● **WORK TO BE COMPLETED**
Copy out each of the following lines word for word, without changing anything.

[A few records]
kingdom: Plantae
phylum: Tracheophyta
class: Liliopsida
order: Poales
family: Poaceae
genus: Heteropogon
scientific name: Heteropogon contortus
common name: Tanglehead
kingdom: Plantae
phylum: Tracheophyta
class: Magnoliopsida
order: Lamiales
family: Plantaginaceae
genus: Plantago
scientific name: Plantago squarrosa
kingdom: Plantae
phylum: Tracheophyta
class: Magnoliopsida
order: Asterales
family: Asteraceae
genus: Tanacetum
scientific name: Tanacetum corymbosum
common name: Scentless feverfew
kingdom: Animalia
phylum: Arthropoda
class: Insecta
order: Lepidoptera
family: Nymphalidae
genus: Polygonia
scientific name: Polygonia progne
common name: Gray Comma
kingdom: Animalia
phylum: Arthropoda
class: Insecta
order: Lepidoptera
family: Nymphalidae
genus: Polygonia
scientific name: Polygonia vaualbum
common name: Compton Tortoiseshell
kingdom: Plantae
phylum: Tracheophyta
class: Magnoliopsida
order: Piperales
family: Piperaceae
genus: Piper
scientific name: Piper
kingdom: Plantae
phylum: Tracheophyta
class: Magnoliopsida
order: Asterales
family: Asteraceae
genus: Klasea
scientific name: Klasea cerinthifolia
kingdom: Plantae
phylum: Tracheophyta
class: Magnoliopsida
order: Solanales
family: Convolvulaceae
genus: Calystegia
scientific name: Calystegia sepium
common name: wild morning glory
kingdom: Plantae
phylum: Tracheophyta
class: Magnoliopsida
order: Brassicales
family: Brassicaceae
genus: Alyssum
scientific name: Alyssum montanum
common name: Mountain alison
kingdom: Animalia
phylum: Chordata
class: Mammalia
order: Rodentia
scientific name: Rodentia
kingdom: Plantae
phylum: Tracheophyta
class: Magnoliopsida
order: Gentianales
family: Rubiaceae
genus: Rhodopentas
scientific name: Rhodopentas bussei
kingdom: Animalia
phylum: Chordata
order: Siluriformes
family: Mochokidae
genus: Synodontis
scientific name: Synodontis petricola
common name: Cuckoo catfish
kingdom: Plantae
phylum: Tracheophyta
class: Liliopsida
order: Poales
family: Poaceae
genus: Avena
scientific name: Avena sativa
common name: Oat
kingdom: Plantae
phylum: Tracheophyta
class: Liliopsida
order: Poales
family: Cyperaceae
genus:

● **RESULT**
kingdom: Plantae
phylum: Tracheophyta
class: Liliopsida
order: Poales
family: Poaceae
genus: Heteropogon
scientific name: Heteropogon contortus
common name: Tanglehead
kingdom: Plantae
phylum: Tracheophyta
class: Magnoliopsida
order: Lamiales
family: Plantaginaceae
genus: Plantago
scientific name: Plantago squarrosa
kingdom: Plantae
phylum: Tracheophyta
class: Magnoliopsida
order: Asterales
family: Asteraceae
genus: Tanacetum
scientific name: Tanacetum corymbosum
common name: Scentless feverfew
kingdom: Animalia
phylum: Arthropoda
class: Insecta
order: Lepidoptera
family: Nymphalidae
genus: Polygonia
scientific name: Polygonia progne
common name: Gray Comma
kingdom: Animalia
phylum: Arthropoda
class: Insecta
order: Lepidoptera
family: Nymphalidae
genus: Polygonia
scientific name: Polygonia vaualbum
common name: Compton Tortoiseshell
kingdom: Plantae
phylum: Tracheophyta
class: Magnoliopsida
order: Piperales
family: Piperaceae
genus: Piper
scientific name: Piper
kingdom: Plantae
phylum: Tracheophyta
class: Magnoliopsida
order: Asterales
family: Asteraceae
genus: Klasea
scientific name: Klasea cerinthifolia
kingdom: Plantae
phylum: Tracheophyta
class: Magnoliopsida
order: Solanales
family: Convolvulaceae
genus: Calystegia
scientific name: Calystegia sepium
common name: wild morning glory
kingdom: Plantae
phylum: Tracheophyta
class: Magnoliopsida
order: Brassicales
family: Brassicaceae
genus: Alyssum
scientific name: Alyssum montanum
common name: Mountain alison
kingdom: Animalia
phylum: Chordata
class: Mammalia
order: Rodentia
scientific name: Rodentia
kingdom: Plantae
phylum: Tracheophyta
class: Magnoliopsida
order: Gentianales
family: Rubiaceae
genus: Rhodopentas
scientific name: Rhodopentas bussei
kingdom: Animalia
phylum: Chordata
order: Siluriformes
family: Mochokidae
genus: Synodontis
scientific name: Synodontis petricola
common name: Cuckoo catfish
kingdom: Plantae
phylum: Tracheophyta
class: Liliopsida
order: Poales
family: Poaceae
genus: Avena
scientific name: Avena sativa
common name: Oat
kingdom: Plantae
phylum: Tracheophyta
class: Liliopsida
order: Poales
family: Cyperaceae
genus:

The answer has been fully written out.